2) 135.40 mL of volume of 11.64 M will need to prepare 985 mL of 1.6 M HCl.

3) 1,711.08 grams of sodium bicarbonate would be needed to neutralize the spill HCl solution.

Step-by-step explanation:

HCl solution with 36.0% HCl by mass, menas that in 100 g of solution 36.0 gram of HCl is present.

Mass of HCl= 36.0 g

Moles of HCl =
`(36.0 g)/(36.5 g/mol)=0.9863 mol`

Mass of solution ,m= 100 g

Volume of solution = V = ?

Density of the solution ,d= 1.18 g/mL

`V=(d)/(M)=(100 g)/(1.18 g/mL)=84.75 mL=0.08475 L`

`Molarity=\frac{Moles }{\text{Volume of solution (L)}}`

Molarity of the solution :

`=(0.9863 mol)/(0.8475 L)=11.64 mol/L`

11.64 mol/L is the molarity of concentrated HCl.

2)

`M_1V_1=M_2V_2` ( Dilution equation)

`M_1= 11.64 M`

`V_1=?`

`M_2=1.6 M`

`V_2=985 mL`

`V_1=(M_2V_2)/(M_1)=(1.6 M* 985 mL)/(11.64 M)`

`=135.40 mL`

135.40 mL of volume of 11.64 M will need to prepare 985 mL of 1.6 M HCl.

3.

`NaHCO_3+HCl\rightarrow NaCl+H_2O+CO_2`

Concentration of HCl solution = 11.64 M

Volume of the HCl solution = 1.75 L

Moles of HCl in 1.75 L solution = n

`11.64 M=(n)/(1.75 L)`

`n=1.75 L* 11.64 M=20.37 mol`

According to reaction 1 mole of HCl neutralized by 1 mole of sodium carbonate.

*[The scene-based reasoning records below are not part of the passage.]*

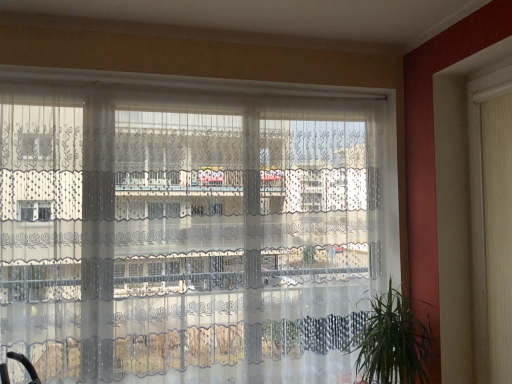
Question: Does green leafy plant at lower right appear on the right side of white fabric shutter at right?

Choices:
 (A) no
 (B) yes

Answer: (A)

Question: From the image's perspective, is green leafy plant at lower right on white fabric shutter at right?

Choices:
 (A) yes
 (B) no

Answer: (B)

Then 20.37 moles of HCl will neutralized by ;

`(1)/(1)* 20.37 mol=20.37 mol` of sodium carbonate

Mass of 20.37 moles of sodium carbonate :

= 20.37 mol × 84g/mol = 1,711.08 g

1,711.08 grams of sodium bicarbonate would be needed to neutralize the spill HCl solution.